--- Raw data Enclosed Below ---

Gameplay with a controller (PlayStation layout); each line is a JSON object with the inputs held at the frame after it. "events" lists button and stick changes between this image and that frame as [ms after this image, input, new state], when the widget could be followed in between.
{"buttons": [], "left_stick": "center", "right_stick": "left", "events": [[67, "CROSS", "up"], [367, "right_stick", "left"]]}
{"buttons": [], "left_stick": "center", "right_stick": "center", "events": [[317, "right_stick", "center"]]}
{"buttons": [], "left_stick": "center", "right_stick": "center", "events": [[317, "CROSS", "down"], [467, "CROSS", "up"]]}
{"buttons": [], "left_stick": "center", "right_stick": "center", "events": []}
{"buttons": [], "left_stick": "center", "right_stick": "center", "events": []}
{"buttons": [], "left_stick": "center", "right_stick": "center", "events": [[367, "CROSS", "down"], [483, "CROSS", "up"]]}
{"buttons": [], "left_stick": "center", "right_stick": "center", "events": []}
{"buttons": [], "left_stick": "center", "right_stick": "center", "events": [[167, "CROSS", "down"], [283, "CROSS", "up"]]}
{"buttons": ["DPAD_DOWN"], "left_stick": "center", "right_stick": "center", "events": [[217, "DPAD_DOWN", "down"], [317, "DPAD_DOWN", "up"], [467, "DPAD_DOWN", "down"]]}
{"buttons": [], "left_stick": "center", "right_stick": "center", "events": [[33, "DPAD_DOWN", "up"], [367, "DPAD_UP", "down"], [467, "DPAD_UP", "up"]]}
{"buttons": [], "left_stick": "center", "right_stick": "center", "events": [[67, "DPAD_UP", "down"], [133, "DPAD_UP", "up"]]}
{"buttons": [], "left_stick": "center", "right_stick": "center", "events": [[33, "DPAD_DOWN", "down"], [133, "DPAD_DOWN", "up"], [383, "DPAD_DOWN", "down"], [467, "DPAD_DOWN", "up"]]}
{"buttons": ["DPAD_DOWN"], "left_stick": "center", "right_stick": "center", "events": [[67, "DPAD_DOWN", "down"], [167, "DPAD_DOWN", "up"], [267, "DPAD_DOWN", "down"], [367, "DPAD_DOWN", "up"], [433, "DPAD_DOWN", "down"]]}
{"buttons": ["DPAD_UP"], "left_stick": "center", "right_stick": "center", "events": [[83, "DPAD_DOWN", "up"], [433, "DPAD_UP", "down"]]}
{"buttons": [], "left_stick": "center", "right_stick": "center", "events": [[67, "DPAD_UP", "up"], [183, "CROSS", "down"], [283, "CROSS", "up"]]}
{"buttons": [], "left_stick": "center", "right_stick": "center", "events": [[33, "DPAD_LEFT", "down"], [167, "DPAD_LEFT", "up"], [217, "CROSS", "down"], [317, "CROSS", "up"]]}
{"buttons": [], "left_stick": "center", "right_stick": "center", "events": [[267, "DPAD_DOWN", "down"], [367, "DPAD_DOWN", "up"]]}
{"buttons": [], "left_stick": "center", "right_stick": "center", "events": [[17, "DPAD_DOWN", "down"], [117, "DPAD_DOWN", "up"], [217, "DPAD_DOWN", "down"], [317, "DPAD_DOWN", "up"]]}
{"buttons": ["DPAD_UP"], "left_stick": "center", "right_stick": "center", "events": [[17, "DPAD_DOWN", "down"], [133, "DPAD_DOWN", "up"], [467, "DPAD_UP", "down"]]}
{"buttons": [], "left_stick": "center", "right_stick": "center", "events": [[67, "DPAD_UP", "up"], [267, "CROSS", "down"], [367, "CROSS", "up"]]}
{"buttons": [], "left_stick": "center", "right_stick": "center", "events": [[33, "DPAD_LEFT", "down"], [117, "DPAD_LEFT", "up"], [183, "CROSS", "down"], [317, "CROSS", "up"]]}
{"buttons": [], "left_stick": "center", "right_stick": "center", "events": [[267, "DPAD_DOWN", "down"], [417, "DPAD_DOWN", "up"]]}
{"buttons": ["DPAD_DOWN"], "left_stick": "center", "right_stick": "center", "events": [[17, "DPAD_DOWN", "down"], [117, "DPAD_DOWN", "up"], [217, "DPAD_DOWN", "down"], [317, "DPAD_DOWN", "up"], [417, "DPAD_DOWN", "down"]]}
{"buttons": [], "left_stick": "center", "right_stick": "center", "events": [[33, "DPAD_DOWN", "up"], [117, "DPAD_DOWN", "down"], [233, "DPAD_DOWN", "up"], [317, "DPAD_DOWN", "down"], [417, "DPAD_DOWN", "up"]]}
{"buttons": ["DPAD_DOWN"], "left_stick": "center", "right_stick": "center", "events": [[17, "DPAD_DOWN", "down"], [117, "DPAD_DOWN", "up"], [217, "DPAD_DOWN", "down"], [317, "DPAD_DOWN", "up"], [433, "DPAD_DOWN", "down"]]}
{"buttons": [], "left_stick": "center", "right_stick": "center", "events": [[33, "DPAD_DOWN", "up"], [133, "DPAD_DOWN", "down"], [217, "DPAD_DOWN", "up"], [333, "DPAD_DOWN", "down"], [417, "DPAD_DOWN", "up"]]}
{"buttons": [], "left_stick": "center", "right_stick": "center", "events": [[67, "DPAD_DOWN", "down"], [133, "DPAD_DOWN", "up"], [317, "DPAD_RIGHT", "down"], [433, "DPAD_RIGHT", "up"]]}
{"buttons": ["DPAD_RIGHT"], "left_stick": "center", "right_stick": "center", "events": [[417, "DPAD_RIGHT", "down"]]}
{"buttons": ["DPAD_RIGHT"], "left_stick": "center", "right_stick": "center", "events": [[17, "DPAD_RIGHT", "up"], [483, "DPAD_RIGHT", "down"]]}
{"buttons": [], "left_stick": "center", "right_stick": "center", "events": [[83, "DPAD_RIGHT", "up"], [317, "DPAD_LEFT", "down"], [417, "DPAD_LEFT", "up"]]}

--- End of Enclosed Raw data ---

▸ Directions: So that nothing is lost, please repeat all of the entries exactly.

▸ Written solution:
Gameplay with a controller (PlayStation layout); each line is a JSON object with the inputs held at the frame after it. "events" lists button and stick changes between this image and that frame as [ms after this image, input, new state], when the widget could be followed in between.
{"buttons": [], "left_stick": "center", "right_stick": "left", "events": [[67, "CROSS", "up"], [367, "right_stick", "left"]]}
{"buttons": [], "left_stick": "center", "right_stick": "center", "events": [[317, "right_stick", "center"]]}
{"buttons": [], "left_stick": "center", "right_stick": "center", "events": [[317, "CROSS", "down"], [467, "CROSS", "up"]]}
{"buttons": [], "left_stick": "center", "right_stick": "center", "events": []}
{"buttons": [], "left_stick": "center", "right_stick": "center", "events": []}
{"buttons": [], "left_stick": "center", "right_stick": "center", "events": [[367, "CROSS", "down"], [483, "CROSS", "up"]]}
{"buttons": [], "left_stick": "center", "right_stick": "center", "events": []}
{"buttons": [], "left_stick": "center", "right_stick": "center", "events": [[167, "CROSS", "down"], [283, "CROSS", "up"]]}
{"buttons": ["DPAD_DOWN"], "left_stick": "center", "right_stick": "center", "events": [[217, "DPAD_DOWN", "down"], [317, "DPAD_DOWN", "up"], [467, "DPAD_DOWN", "down"]]}
{"buttons": [], "left_stick": "center", "right_stick": "center", "events": [[33, "DPAD_DOWN", "up"], [367, "DPAD_UP", "down"], [467, "DPAD_UP", "up"]]}
{"buttons": [], "left_stick": "center", "right_stick": "center", "events": [[67, "DPAD_UP", "down"], [133, "DPAD_UP", "up"]]}
{"buttons": [], "left_stick": "center", "right_stick": "center", "events": [[33, "DPAD_DOWN", "down"], [133, "DPAD_DOWN", "up"], [383, "DPAD_DOWN", "down"], [467, "DPAD_DOWN", "up"]]}
{"buttons": ["DPAD_DOWN"], "left_stick": "center", "right_stick": "center", "events": [[67, "DPAD_DOWN", "down"], [167, "DPAD_DOWN", "up"], [267, "DPAD_DOWN", "down"], [367, "DPAD_DOWN", "up"], [433, "DPAD_DOWN", "down"]]}
{"buttons": ["DPAD_UP"], "left_stick": "center", "right_stick": "center", "events": [[83, "DPAD_DOWN", "up"], [433, "DPAD_UP", "down"]]}
{"buttons": [], "left_stick": "center", "right_stick": "center", "events": [[67, "DPAD_UP", "up"], [183, "CROSS", "down"], [283, "CROSS", "up"]]}
{"buttons": [], "left_stick": "center", "right_stick": "center", "events": [[33, "DPAD_LEFT", "down"], [167, "DPAD_LEFT", "up"], [217, "CROSS", "down"], [317, "CROSS", "up"]]}
{"buttons": [], "left_stick": "center", "right_stick": "center", "events": [[267, "DPAD_DOWN", "down"], [367, "DPAD_DOWN", "up"]]}
{"buttons": [], "left_stick": "center", "right_stick": "center", "events": [[17, "DPAD_DOWN", "down"], [117, "DPAD_DOWN", "up"], [217, "DPAD_DOWN", "down"], [317, "DPAD_DOWN", "up"]]}
{"buttons": ["DPAD_UP"], "left_stick": "center", "right_stick": "center", "events": [[17, "DPAD_DOWN", "down"], [133, "DPAD_DOWN", "up"], [467, "DPAD_UP", "down"]]}
{"buttons": [], "left_stick": "center", "right_stick": "center", "events": [[67, "DPAD_UP", "up"], [267, "CROSS", "down"], [367, "CROSS", "up"]]}
{"buttons": [], "left_stick": "center", "right_stick": "center", "events": [[33, "DPAD_LEFT", "down"], [117, "DPAD_LEFT", "up"], [183, "CROSS", "down"], [317, "CROSS", "up"]]}
{"buttons": [], "left_stick": "center", "right_stick": "center", "events": [[267, "DPAD_DOWN", "down"], [417, "DPAD_DOWN", "up"]]}
{"buttons": ["DPAD_DOWN"], "left_stick": "center", "right_stick": "center", "events": [[17, "DPAD_DOWN", "down"], [117, "DPAD_DOWN", "up"], [217, "DPAD_DOWN", "down"], [317, "DPAD_DOWN", "up"], [417, "DPAD_DOWN", "down"]]}
{"buttons": [], "left_stick": "center", "right_stick": "center", "events": [[33, "DPAD_DOWN", "up"], [117, "DPAD_DOWN", "down"], [233, "DPAD_DOWN", "up"], [317, "DPAD_DOWN", "down"], [417, "DPAD_DOWN", "up"]]}
{"buttons": ["DPAD_DOWN"], "left_stick": "center", "right_stick": "center", "events": [[17, "DPAD_DOWN", "down"], [117, "DPAD_DOWN", "up"], [217, "DPAD_DOWN", "down"], [317, "DPAD_DOWN", "up"], [433, "DPAD_DOWN", "down"]]}
{"buttons": [], "left_stick": "center", "right_stick": "center", "events": [[33, "DPAD_DOWN", "up"], [133, "DPAD_DOWN", "down"], [217, "DPAD_DOWN", "up"], [333, "DPAD_DOWN", "down"], [417, "DPAD_DOWN", "up"]]}
{"buttons": [], "left_stick": "center", "right_stick": "center", "events": [[67, "DPAD_DOWN", "down"], [133, "DPAD_DOWN", "up"], [317, "DPAD_RIGHT", "down"], [433, "DPAD_RIGHT", "up"]]}
{"buttons": ["DPAD_RIGHT"], "left_stick": "center", "right_stick": "center", "events": [[417, "DPAD_RIGHT", "down"]]}
{"buttons": ["DPAD_RIGHT"], "left_stick": "center", "right_stick": "center", "events": [[17, "DPAD_RIGHT", "up"], [483, "DPAD_RIGHT", "down"]]}
{"buttons": [], "left_stick": "center", "right_stick": "center", "events": [[83, "DPAD_RIGHT", "up"], [317, "DPAD_LEFT", "down"], [417, "DPAD_LEFT", "up"]]}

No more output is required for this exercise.